Выбрать главу

— Куда? — опешил волк.

— Иди к остальным Элдар. Будь красноречив и вежлив, — и, когда старый асур поднял лицо, Верен сжался где-то в глубине души: черные глаза полыхали огнем, — если моя дочь не сохранила своей чести, то ты не таков, как я уже понял. Скажи им сам. Будь проклят мой язык, если он повернется произнести эти слова.

— Как скажет отец, — вставая, поклонился оборотень.

Ему, должно быть, послышалось, что за его спиной раздался едва слышный стон, исполненный боли и ненависти.

***

Гвенедор Элдар понял все, стоило только Верену переступить порог дома. Это было не слишком сложно. И все стало ясно для старшего воина Элдар, когда оборотень вернулся после разговора с Оракулом.

— Отец, — обратился он к Оракулу, затем помедлил, прежде чем продолжать, — почтенный отец дома Элдар! Позволь утешить тебя в этот недобрый час.

— Зерном или скотом? — подал нетерпеливо голос Гвенедор, желая лишь одного: услышать приговор скорее и прекратить лелеять нелепую надежду, что все это еще можно остановить.

— Есть у меня, отец, — игнорируя вмешательство полководца, продолжил оборотень, — три брата. При каждом — по сотне волков. У трех братьев есть по двое сыновей. У них по двадцать. Есть у меня два кума — у каждого по пятьдесят голов хороших лошадей.

Ропот, поднявшийся в зале, мог бы заставить замолчать любого. Послышались хлесткие фразы: «Чего хвастаешься?» и «Считать учишься? Оно полезно».

— Знаешь ты, мы так и так побьем южан, — продолжил уверенно волк, — и знаешь, Косль и наш город. Пусть и зовется он для вас иначе. Прежде ты над ним хозяйничал. Теперь вот братья-воины.

— Да говори уже, лохматый загривок!

— Он денег хочет.

— Мы тоже хотим, ан нет.

Оракул молчал, пристально глядя в лицо оборотню.

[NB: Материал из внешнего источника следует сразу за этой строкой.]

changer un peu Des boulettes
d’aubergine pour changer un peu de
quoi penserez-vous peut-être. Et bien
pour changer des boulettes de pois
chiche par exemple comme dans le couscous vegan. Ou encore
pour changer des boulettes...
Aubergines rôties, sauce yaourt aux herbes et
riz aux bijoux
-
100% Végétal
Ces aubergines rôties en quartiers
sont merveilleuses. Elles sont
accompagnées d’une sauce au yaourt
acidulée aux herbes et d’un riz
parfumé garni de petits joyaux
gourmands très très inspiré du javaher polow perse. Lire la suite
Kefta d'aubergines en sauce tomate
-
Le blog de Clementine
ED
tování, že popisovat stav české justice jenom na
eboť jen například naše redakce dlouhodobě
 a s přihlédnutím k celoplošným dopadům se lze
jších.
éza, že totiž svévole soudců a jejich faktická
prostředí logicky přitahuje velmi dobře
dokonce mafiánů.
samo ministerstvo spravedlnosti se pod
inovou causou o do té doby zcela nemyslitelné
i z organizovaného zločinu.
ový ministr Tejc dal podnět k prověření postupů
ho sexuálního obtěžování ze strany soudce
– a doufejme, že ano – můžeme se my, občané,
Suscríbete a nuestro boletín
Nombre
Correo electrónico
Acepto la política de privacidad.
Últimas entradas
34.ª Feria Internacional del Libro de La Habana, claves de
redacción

— Просят мои волки не больше, чем твои асуры, — сохраняя достоинство тона, продолжал Верен, не отводя глаз, — сколько в бою возьмут: нам хватит. А я и того не прошу, отец. Есть у тебя конь, а у меня узда. Есть у тебя товар, на который я купец. Отдай мне свою дочь-вдовушку, которую я вернул тебе, и зароком кладу свою жизнь и всех своих волков — ответь.

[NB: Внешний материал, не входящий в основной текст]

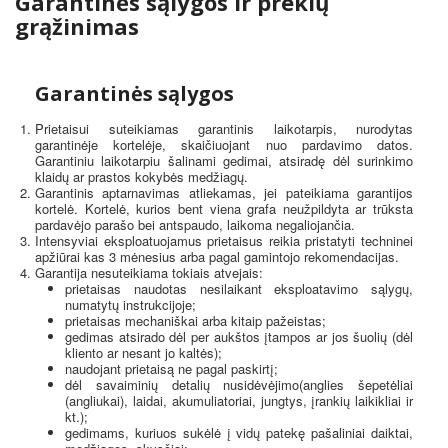
Garantinės sąlygos ir prekių
grąžinimas
Garantinės sąlygos
Prietaisui suteikiamas garantinis laikotarpis, nurodytas
garantinėje kortelėje, skaičiuojant nuo pardavimo datos.
Garantiniu laikotarpiu šalinami gedimai, atsiradę dėl surinkimo
klaidų ar prastos kokybės medžiagų.
Garantinis aptarnavimas atliekamas, jei pateikiama garantijos
kortelė. Kortelė, kurios bent viena grafa neužpildyta ar trūksta
pardavėjo parašo bei antspaudo, laikoma negaliojančia.
Intensyviai eksploatuojamus prietaisus reikia pristatyti techninei
apžiūrai kas 3 mėnesius arba pagal gamintojo rekomendacijas.
Garantija nesuteikiama tokiais atvejais:
prietaisas naudotas nesilaikant eksploatavimo sąlygų,
numatytų instrukcijoje;
prietaisas mechaniškai arba kitaip pažeistas;
gedimas atsirado dėl per aukštos įtampos ar jos šuolių (dėl
kliento ar nesant jo kaltės);
naudojant prietaisą ne pagal paskirtį;
dėl savaiminių detalių nusidėvėjimo(anglies šepetėliai
(angliukai), laidai, akumuliatoriai, jungtys, įrankių laikikliai ir
kt.);
gedimams, kuriuos sukėlė į vidų patekę pašaliniai daiktai,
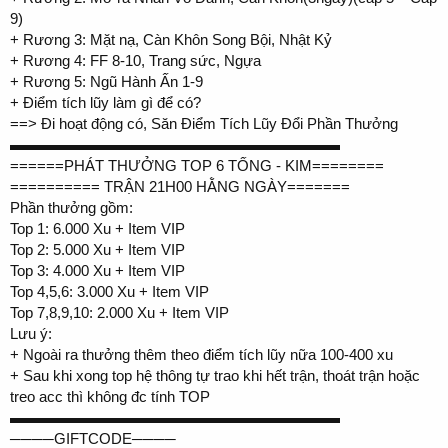
9)
+ Rương 3: Mặt nạ, Càn Khôn Song Bội, Nhật Kỷ
+ Rương 4: FF 8-10, Trang sức, Ngựa
+ Rương 5: Ngũ Hành Ấn 1-9
+ Điểm tích lũy làm gì để có?
==> Đi hoạt động có, Săn Điểm Tích Lũy Đổi Phần Thưởng
▬▬▬▬▬▬▬▬▬▬▬▬▬▬▬▬▬▬▬▬▬▬
======PHÁT THƯỞNG TOP 6 TỐNG - KIM========
========== TRẬN 21H00 HẰNG NGÀY=======
Phần thưởng gồm:
Top 1: 6.000 Xu + Item VIP
Top 2: 5.000 Xu + Item VIP
Top 3: 4.000 Xu + Item VIP
Top 4,5,6: 3.000 Xu + Item VIP
Top 7,8,9,10: 2.000 Xu + Item VIP
Lưu ý:
+ Ngoài ra thưởng thêm theo điểm tích lũy nữa 100-400 xu
+ Sau khi xong top hệ thông tự trao khi hết trận, thoát trận hoặc
treo acc thì không đc tính TOP
▬▬▬▬▬▬▬▬▬▬▬▬▬▬▬▬▬▬▬▬▬▬
────GIFTCODE────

С последними словами замолчали все. Когда вперед вышла Латалена, многие отворачивали от нее лица.

— Если согласишься, и примешь их помощь, я разрешу тебе остаться в живых, — почти пронзая ногтями ее ладонь, тем временем по-верхнегорски бормотал Ильмар Элдар, бледнея с каждым шагом, — но никогда, слышишь! — никогда…

Он остановился, перевел дыхание. Гвенедор мог поклясться, что слышит каждый вздох, невидимый даже оборотням, не говоря о людях.

— Я никогда не позволю тебе осквернять своим присутствием белый город, — закончил холодно Оракул, и Латалену шатнуло.

Многие недоуменно переглянулись.

— Пусть она только согласится, — шептал, молясь, Ласуан, закрывая глаза, — пусть она только согласится…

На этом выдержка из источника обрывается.